§ **Exercise material**:
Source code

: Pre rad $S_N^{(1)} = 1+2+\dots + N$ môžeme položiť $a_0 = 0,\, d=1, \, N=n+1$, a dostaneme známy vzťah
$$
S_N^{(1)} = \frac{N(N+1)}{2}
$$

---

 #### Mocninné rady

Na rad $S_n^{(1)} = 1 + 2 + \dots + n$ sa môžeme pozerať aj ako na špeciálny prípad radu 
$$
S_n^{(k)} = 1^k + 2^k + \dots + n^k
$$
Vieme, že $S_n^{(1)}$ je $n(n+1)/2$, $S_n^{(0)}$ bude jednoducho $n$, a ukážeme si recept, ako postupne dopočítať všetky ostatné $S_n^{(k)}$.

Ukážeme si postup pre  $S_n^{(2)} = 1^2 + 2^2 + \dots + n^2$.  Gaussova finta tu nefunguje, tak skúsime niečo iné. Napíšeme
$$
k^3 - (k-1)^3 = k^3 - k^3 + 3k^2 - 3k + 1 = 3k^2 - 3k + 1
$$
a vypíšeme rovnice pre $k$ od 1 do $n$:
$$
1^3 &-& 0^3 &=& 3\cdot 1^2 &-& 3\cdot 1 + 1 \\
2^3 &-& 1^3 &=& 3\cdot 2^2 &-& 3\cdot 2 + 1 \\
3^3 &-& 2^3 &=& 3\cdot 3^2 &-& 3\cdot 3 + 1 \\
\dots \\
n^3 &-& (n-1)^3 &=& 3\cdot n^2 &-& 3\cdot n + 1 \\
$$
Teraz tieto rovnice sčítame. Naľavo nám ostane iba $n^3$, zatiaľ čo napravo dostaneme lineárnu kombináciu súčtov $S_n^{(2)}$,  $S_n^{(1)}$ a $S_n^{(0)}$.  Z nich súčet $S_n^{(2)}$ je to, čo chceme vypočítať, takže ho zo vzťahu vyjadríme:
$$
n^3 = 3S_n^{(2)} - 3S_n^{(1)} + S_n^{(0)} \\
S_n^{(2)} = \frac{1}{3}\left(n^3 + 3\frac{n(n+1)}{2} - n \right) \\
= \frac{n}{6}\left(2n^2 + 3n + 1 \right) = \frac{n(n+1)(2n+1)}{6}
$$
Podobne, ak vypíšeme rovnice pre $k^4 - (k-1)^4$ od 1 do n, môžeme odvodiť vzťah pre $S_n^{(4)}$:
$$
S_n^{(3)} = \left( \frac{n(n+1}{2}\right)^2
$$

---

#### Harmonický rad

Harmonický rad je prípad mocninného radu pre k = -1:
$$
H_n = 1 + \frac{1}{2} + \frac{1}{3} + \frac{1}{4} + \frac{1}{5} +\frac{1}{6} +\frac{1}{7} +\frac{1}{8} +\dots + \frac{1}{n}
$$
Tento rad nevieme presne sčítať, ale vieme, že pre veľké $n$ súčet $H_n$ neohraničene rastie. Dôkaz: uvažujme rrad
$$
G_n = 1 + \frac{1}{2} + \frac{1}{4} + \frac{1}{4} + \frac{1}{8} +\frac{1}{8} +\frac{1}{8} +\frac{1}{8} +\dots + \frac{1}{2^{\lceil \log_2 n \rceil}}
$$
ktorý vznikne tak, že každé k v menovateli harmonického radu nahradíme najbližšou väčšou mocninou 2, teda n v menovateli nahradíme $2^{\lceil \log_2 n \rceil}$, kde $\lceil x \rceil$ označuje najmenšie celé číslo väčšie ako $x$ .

§ **What to work on**:
Could you rewrite all the records, putting "Gaussov trik" wherever "Gaussova finta" appears and keeping everything else unchanged?

§ **Output for this task**:
Source code

: Pre rad $S_N^{(1)} = 1+2+\dots + N$ môžeme položiť $a_0 = 0,\, d=1, \, N=n+1$, a dostaneme známy vzťah
$$
S_N^{(1)} = \frac{N(N+1)}{2}
$$

---

 #### Mocninné rady

Na rad $S_n^{(1)} = 1 + 2 + \dots + n$ sa môžeme pozerať aj ako na špeciálny prípad radu 
$$
S_n^{(k)} = 1^k + 2^k + \dots + n^k
$$
Vieme, že $S_n^{(1)}$ je $n(n+1)/2$, $S_n^{(0)}$ bude jednoducho $n$, a ukážeme si recept, ako postupne dopočítať všetky ostatné $S_n^{(k)}$.

Ukážeme si postup pre  $S_n^{(2)} = 1^2 + 2^2 + \dots + n^2$.  Gaussov trik tu nefunguje, tak skúsime niečo iné. Napíšeme
$$
k^3 - (k-1)^3 = k^3 - k^3 + 3k^2 - 3k + 1 = 3k^2 - 3k + 1
$$
a vypíšeme rovnice pre $k$ od 1 do $n$:
$$
1^3 &-& 0^3 &=& 3\cdot 1^2 &-& 3\cdot 1 + 1 \\
2^3 &-& 1^3 &=& 3\cdot 2^2 &-& 3\cdot 2 + 1 \\
3^3 &-& 2^3 &=& 3\cdot 3^2 &-& 3\cdot 3 + 1 \\
\dots \\
n^3 &-& (n-1)^3 &=& 3\cdot n^2 &-& 3\cdot n + 1 \\
$$
Teraz tieto rovnice sčítame. Naľavo nám ostane iba $n^3$, zatiaľ čo napravo dostaneme lineárnu kombináciu súčtov $S_n^{(2)}$,  $S_n^{(1)}$ a $S_n^{(0)}$.  Z nich súčet $S_n^{(2)}$ je to, čo chceme vypočítať, takže ho zo vzťahu vyjadríme:
$$
n^3 = 3S_n^{(2)} - 3S_n^{(1)} + S_n^{(0)} \\
S_n^{(2)} = \frac{1}{3}\left(n^3 + 3\frac{n(n+1)}{2} - n \right) \\
= \frac{n}{6}\left(2n^2 + 3n + 1 \right) = \frac{n(n+1)(2n+1)}{6}
$$
Podobne, ak vypíšeme rovnice pre $k^4 - (k-1)^4$ od 1 do n, môžeme odvodiť vzťah pre $S_n^{(4)}$:
$$
S_n^{(3)} = \left( \frac{n(n+1}{2}\right)^2
$$

---

#### Harmonický rad

Harmonický rad je prípad mocninného radu pre k = -1:
$$
H_n = 1 + \frac{1}{2} + \frac{1}{3} + \frac{1}{4} + \frac{1}{5} +\frac{1}{6} +\frac{1}{7} +\frac{1}{8} +\dots + \frac{1}{n}
$$
Tento rad nevieme presne sčítať, ale vieme, že pre veľké $n$ súčet $H_n$ neohraničene rastie. Dôkaz: uvažujme rrad
$$
G_n = 1 + \frac{1}{2} + \frac{1}{4} + \frac{1}{4} + \frac{1}{8} +\frac{1}{8} +\frac{1}{8} +\frac{1}{8} +\dots + \frac{1}{2^{\lceil \log_2 n \rceil}}
$$
ktorý vznikne tak, že každé k v menovateli harmonického radu nahradíme najbližšou väčšou mocninou 2, teda n v menovateli nahradíme $2^{\lceil \log_2 n \rceil}$, kde $\lceil x \rceil$ označuje najmenšie celé číslo väčšie ako $x$ .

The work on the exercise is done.